What the task asks: Copy out the text of every record below word for word, omitting the pictures.

[Saved entries]

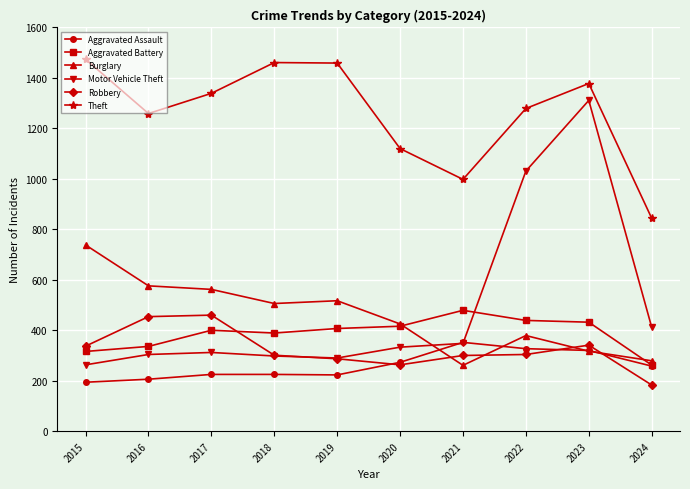

What is the sum of all Burglary values?

4560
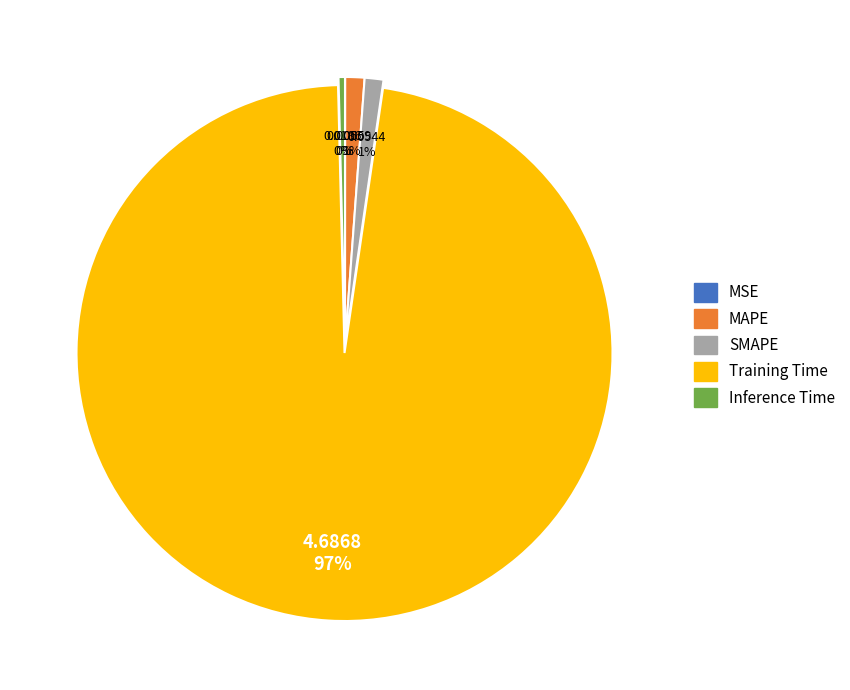

Which slice is the largest?

Training Time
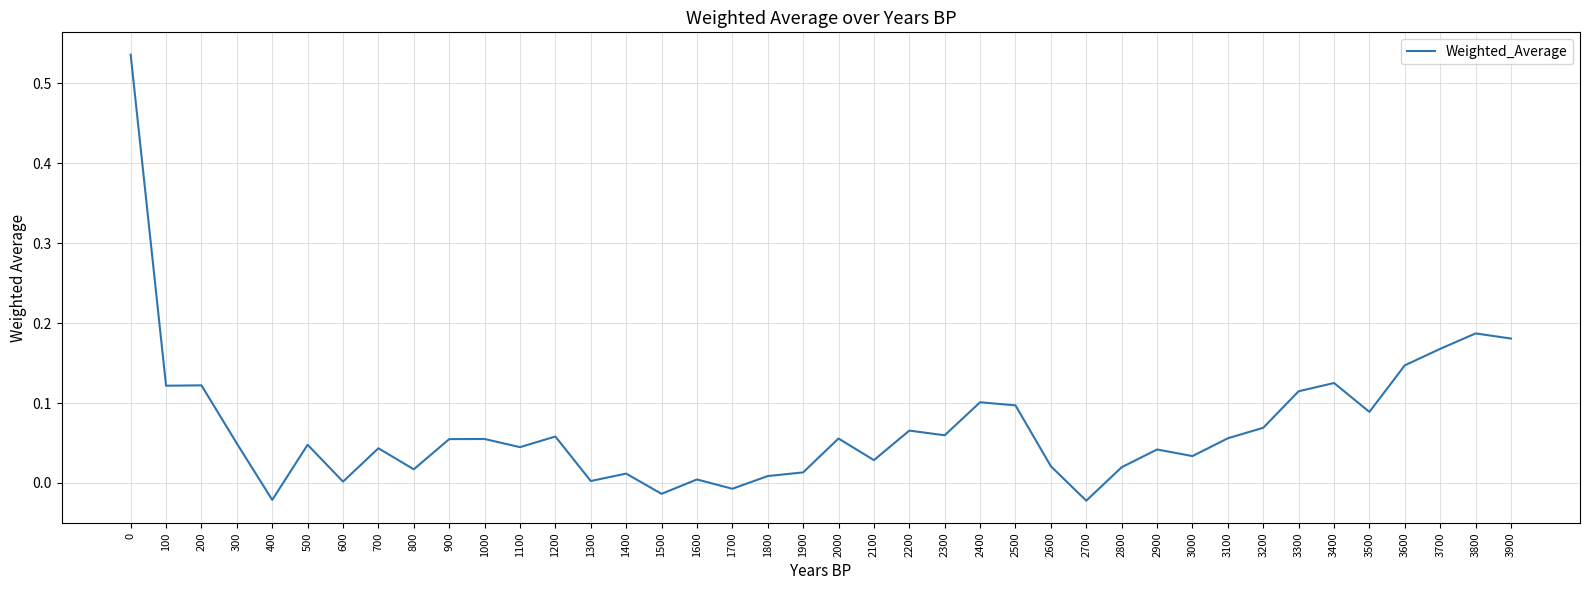

Is this an area chart (filled region under the line)?

No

Worked solution:
What is the sum of all Burglary values?

4560

Which slice is the largest?

Training Time

Is this an area chart (filled region under the line)?

No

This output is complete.